When those 300 positions had to be filled, BLM staff in the West were called up to fill the vacancies, creating a “domino effect,” Stone-Manning said.
“Now we’re solving for vacancies in places that were in fact closer to the field, and all that happened as the pandemic descended on us,” she added. “Tell your readers we’re hiring.”
Some of the more recent staff hired in the Montana-Dakotas office include former Forest Service employees who touted the BLM as a place more conducive to advancement.
Last August the new BLM state director, Sonya Germann, moved over from the state Department of Natural Resources and Conservation where she had worked as the state forester. Germann is a Montana native.
Vacancies were evident at the BLM’s Upper Missouri River Breaks National Monument. The agency has had a hard time staffing its visitor center in Fort Benton and this summer hired only one of 10 river rangers who patrol the monument.
“It’s this really interesting conflagration of events: the move, the pandemic and the pandemic spiking housing prices across the West. It’s a lot to sort through,” Stone-Manning said.
“But we’re trending in the right direction on our vacancy rate,” which has settled at 23% over the last four months.
Female leads
Stone-Manning and Germann aren’t the only Montana representatives in the Department of the Interior. Martha Williams – former director of Montana Fish, Wildlife & Parks – is serving as the director of the U.S. Fish and Wildlife Service.
“It’s a remarkable privilege,” Stone-Manning said. “Or as I say to my colleague Martha, ‘It is an outrageous privilege’ to be able to do this work on behalf of the American people.
“And I think that what we have learned in Montana and can bring to bear to the national work is really important and really serves us well.”
Stone-Manning calledHaaland, a 35th-generation New Mexican of the Pueblo of Laguna, a remarkable person to work for.
Haaland is the first Native American to serve as a Cabinet secretary for a U.S. president.
“She has a remarkable clarity and vision about her, and she is fearless,” Stone-Manning said. “She carries gratitude into every meeting I’ve been in with her, which has been a lesson for me. We all work really hard and really fast, and it’s really rare for people to remember to say ‘thank you,’ and she does in every single meeting.”

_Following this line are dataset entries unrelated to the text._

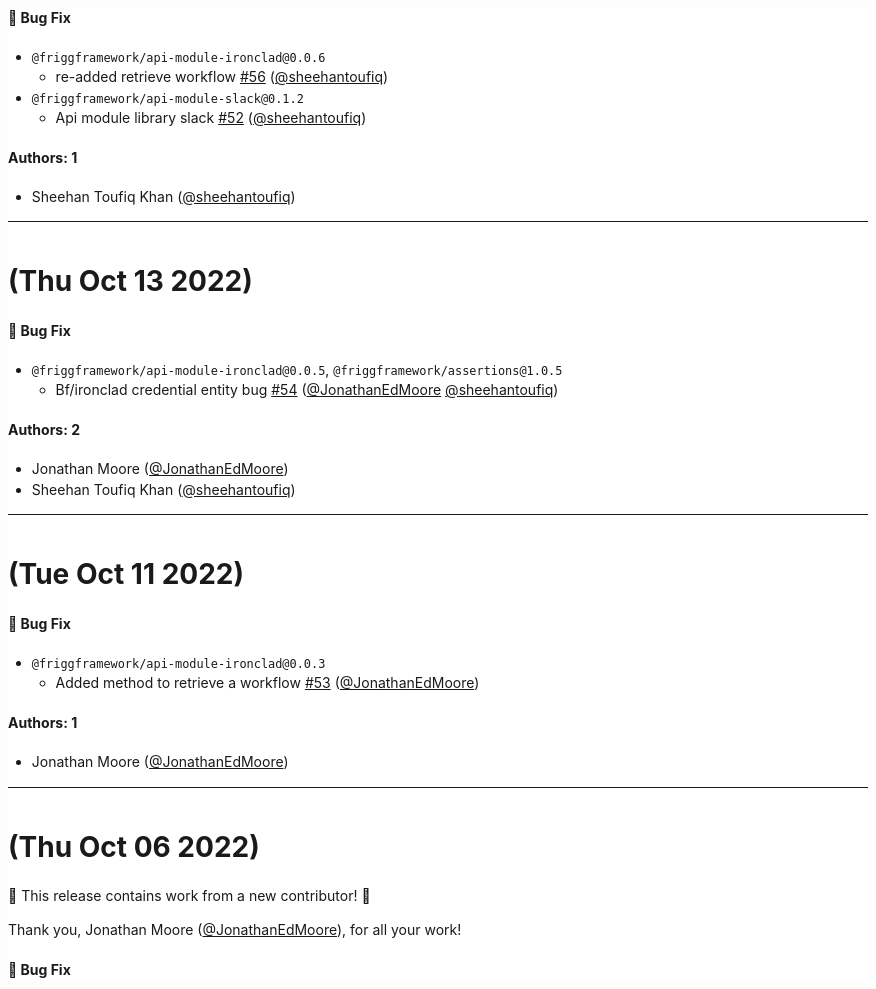 #### 🐛 Bug Fix

- `@friggframework/api-module-ironclad@0.0.6`
  - re-added retrieve workflow [#56](https://github.com/friggframework/frigg/pull/56) ([@sheehantoufiq](https://github.com/sheehantoufiq))
- `@friggframework/api-module-slack@0.1.2`
  - Api module library slack [#52](https://github.com/friggframework/frigg/pull/52) ([@sheehantoufiq](https://github.com/sheehantoufiq))

#### Authors: 1

- Sheehan Toufiq Khan ([@sheehantoufiq](https://github.com/sheehantoufiq))

---

# (Thu Oct 13 2022)

#### 🐛 Bug Fix

- `@friggframework/api-module-ironclad@0.0.5`, `@friggframework/assertions@1.0.5`
  - Bf/ironclad credential entity bug [#54](https://github.com/friggframework/frigg/pull/54) ([@JonathanEdMoore](https://github.com/JonathanEdMoore) [@sheehantoufiq](https://github.com/sheehantoufiq))

#### Authors: 2

- Jonathan Moore ([@JonathanEdMoore](https://github.com/JonathanEdMoore))
- Sheehan Toufiq Khan ([@sheehantoufiq](https://github.com/sheehantoufiq))

---

# (Tue Oct 11 2022)

#### 🐛 Bug Fix

- `@friggframework/api-module-ironclad@0.0.3`
  - Added method to retrieve a workflow [#53](https://github.com/friggframework/frigg/pull/53) ([@JonathanEdMoore](https://github.com/JonathanEdMoore))

#### Authors: 1

- Jonathan Moore ([@JonathanEdMoore](https://github.com/JonathanEdMoore))

---

# (Thu Oct 06 2022)

:tada: This release contains work from a new contributor! :tada:

Thank you, Jonathan Moore ([@JonathanEdMoore](https://github.com/JonathanEdMoore)), for all your work!

#### 🐛 Bug Fix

Looking forward, Stone-Manning said she sees two challenges as the largest looming for BLM.
“A changing landscape, that’s changing quickly, and the capacity to keep up to that changing landscape,” she said. “My focus, and what I’m asking of my colleagues, is to manage for landscape health in everything we do.
“It is the narrative thread of all our work, even our partnership work. It is our obligation to the future to manage for landscape health today to leave as many options on the table as possible.”
The BLM has often faced criticism from environmental groups for its management of public lands, including oversight of cattle grazing and oil and gas leasing.
Last week, several groups released a statement critical of the agency’s move to allow conservation leasing, or leasing of public lands for conservation purposes.
In April BLM released a rule to manage public lands “in a manner that will protect the quality of scientific, scenic, historical, ecological, environmental, air and atmospheric, water resources, and archeological values.”
While the environmental groups in general like the idea, they question if BLM is capable of implementing the action.
Josh Osher, public policy director for Western Watersheds Project, said in a statement, “If the BLM doesn’t address the terrible ecological impacts from millions of cows and sheep and a livestock industry that is given free rein on BLM ‘managed’ lands, this rule and all the promises of conservation won’t amount to anything.
“Grazing on public lands is not restoration, nor is it complementary or compatible with conservation at anywhere near the present livestock densities.”